PROBLEM TO SOLVE: Retype every line from the one containing "common name: Dewberry" down to the one containing "scientific name: Lamium album", keeping both of those lines.

RECORDED INFORMATION:
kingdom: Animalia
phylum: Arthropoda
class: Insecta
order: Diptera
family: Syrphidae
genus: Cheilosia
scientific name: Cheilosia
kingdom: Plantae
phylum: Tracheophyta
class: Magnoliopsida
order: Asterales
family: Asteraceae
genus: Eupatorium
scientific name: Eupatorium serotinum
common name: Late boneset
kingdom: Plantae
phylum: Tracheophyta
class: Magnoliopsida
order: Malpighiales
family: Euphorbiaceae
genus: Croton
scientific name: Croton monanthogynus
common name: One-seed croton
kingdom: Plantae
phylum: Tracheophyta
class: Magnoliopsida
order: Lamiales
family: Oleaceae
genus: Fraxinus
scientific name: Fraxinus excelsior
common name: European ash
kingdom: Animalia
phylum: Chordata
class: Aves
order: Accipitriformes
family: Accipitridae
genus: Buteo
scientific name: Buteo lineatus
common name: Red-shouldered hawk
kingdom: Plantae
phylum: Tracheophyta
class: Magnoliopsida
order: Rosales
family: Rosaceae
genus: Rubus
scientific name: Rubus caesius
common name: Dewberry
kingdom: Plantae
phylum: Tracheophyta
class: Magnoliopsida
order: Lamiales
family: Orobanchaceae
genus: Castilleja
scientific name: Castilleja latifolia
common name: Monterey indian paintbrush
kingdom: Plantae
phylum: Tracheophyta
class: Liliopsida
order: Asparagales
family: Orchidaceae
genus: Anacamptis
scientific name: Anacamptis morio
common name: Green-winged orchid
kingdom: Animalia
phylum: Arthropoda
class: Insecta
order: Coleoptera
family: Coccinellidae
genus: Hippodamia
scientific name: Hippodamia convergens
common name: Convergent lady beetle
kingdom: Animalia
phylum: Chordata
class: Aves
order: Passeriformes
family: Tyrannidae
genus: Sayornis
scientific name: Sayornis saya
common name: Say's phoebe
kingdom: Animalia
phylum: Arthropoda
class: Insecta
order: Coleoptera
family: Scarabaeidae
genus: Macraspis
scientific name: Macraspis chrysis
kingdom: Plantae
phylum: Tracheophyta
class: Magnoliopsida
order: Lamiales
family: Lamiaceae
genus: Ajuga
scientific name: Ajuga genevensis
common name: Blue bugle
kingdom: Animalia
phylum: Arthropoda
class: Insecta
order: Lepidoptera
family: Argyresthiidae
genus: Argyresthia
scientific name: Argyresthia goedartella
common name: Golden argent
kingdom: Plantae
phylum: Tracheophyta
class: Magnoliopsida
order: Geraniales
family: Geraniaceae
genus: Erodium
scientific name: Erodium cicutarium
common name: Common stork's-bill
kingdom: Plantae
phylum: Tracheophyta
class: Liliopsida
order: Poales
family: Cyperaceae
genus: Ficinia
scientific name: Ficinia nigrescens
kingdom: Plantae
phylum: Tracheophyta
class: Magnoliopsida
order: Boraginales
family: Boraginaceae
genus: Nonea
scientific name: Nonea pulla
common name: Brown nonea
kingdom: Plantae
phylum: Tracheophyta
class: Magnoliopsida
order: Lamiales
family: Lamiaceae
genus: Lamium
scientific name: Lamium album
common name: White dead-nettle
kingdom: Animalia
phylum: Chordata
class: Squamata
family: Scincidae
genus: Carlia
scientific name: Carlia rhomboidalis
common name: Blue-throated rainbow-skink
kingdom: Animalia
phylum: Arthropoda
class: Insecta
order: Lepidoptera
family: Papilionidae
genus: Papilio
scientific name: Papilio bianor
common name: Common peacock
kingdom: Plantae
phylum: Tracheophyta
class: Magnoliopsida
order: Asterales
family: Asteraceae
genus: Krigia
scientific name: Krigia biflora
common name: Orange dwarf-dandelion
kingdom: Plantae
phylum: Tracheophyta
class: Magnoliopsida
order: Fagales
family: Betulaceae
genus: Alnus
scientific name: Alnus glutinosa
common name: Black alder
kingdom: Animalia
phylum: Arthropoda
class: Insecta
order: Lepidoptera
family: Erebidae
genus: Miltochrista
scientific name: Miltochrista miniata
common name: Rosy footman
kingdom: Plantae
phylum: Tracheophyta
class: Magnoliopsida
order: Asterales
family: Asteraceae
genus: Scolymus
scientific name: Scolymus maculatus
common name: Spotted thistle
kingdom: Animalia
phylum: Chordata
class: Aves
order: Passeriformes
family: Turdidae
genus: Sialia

SOLUTION:
common name: Dewberry
kingdom: Plantae
phylum: Tracheophyta
class: Magnoliopsida
order: Lamiales
family: Orobanchaceae
genus: Castilleja
scientific name: Castilleja latifolia
common name: Monterey indian paintbrush
kingdom: Plantae
phylum: Tracheophyta
class: Liliopsida
order: Asparagales
family: Orchidaceae
genus: Anacamptis
scientific name: Anacamptis morio
common name: Green-winged orchid
kingdom: Animalia
phylum: Arthropoda
class: Insecta
order: Coleoptera
family: Coccinellidae
genus: Hippodamia
scientific name: Hippodamia convergens
common name: Convergent lady beetle
kingdom: Animalia
phylum: Chordata
class: Aves
order: Passeriformes
family: Tyrannidae
genus: Sayornis
scientific name: Sayornis saya
common name: Say's phoebe
kingdom: Animalia
phylum: Arthropoda
class: Insecta
order: Coleoptera
family: Scarabaeidae
genus: Macraspis
scientific name: Macraspis chrysis
kingdom: Plantae
phylum: Tracheophyta
class: Magnoliopsida
order: Lamiales
family: Lamiaceae
genus: Ajuga
scientific name: Ajuga genevensis
common name: Blue bugle
kingdom: Animalia
phylum: Arthropoda
class: Insecta
order: Lepidoptera
family: Argyresthiidae
genus: Argyresthia
scientific name: Argyresthia goedartella
common name: Golden argent
kingdom: Plantae
phylum: Tracheophyta
class: Magnoliopsida
order: Geraniales
family: Geraniaceae
genus: Erodium
scientific name: Erodium cicutarium
common name: Common stork's-bill
kingdom: Plantae
phylum: Tracheophyta
class: Liliopsida
order: Poales
family: Cyperaceae
genus: Ficinia
scientific name: Ficinia nigrescens
kingdom: Plantae
phylum: Tracheophyta
class: Magnoliopsida
order: Boraginales
family: Boraginaceae
genus: Nonea
scientific name: Nonea pulla
common name: Brown nonea
kingdom: Plantae
phylum: Tracheophyta
class: Magnoliopsida
order: Lamiales
family: Lamiaceae
genus: Lamium
scientific name: Lamium album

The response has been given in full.